April 1996 I had my surgery and June 6th 1996 my
sister lost her battle with cancer. She was the liveliest, happiest, most energetic
and physically very strong person but she had to go too early. I was in Byndoor
when she passed away and couldn’t be there to have a last look at her due to my
husband lying to me. When we arrived, her last rites were over and she was gone
physically forever. I say physically because I feel her presence, especially regarding
Rayyan at times, but being a rational person I find it very hard to accept or
write in public about it.
My family decided to lie to Rayyan about his dear aunt and
kept telling him that she finally decided to take treatment and was in hospital
now. But four months later, I decided that he should know the truth. I
consulted Mr. Ali Khwaja, a counsellor with helping hand regarding this and he
was of same opinion. So, I had the tough time of explaining to a five year old
about what had happened and about death.

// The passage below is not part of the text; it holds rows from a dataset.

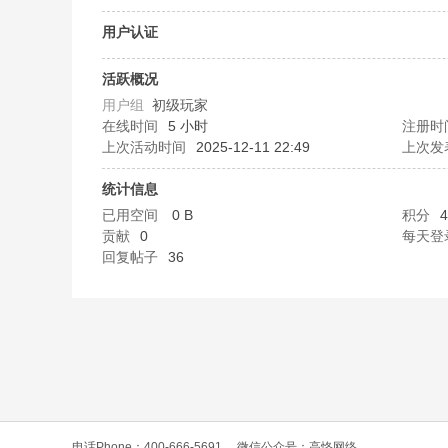
O
用户认证
活跃概况
用户组
初级玩家
在线时间
5 小时
注册时
上次活动时间
2025-12-11 22:49
上次发
统计信息
已用空间
0 B
积分
4
C
贡献
0
每天登
回复帖子
36
L
电话Phone：400-666-5691
微信公众号：高恪网络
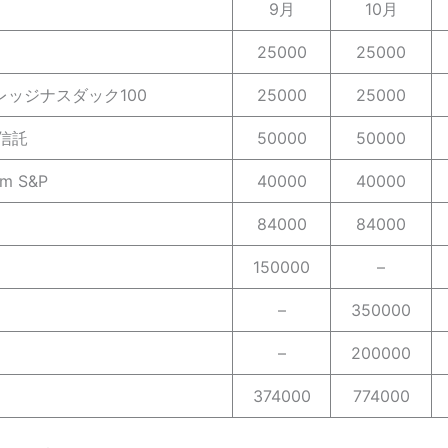
9月
10月
25000
25000
レバレッジナスダック100
25000
25000
資信託
50000
50000
im S&P
40000
40000
84000
84000
150000
–
–
350000
–
200000
374000
774000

I had to assure him that I will fight
it out with right treatment and will be there for him because I could read that
question in his eyes. He kept staring at my bald head as I said this, because
for him that was scary thing. My loss of hair due to chemo immediately followed
my sister’s death and that must have scared him so much.
When we told Rayyan my sister was in hospital, he would keep
asking me when she is going to come back, how was she etc. But once I talked to
him, he never asked about her again. 24 years have gone by, but he hasn’t questioned
or asked anything about his loving aunt. He changed completely and became more
independent. So far as I discuss her with him, tell him about our childhood
stories and some funny incidents which I recall, he listens but doesn’t
respond. He had his own way dealing with grief and he handled it silently on
his own. I wish I could have helped him better. We all miss her and express it
so often. I know Rayyan does too, but he keeps silent over it.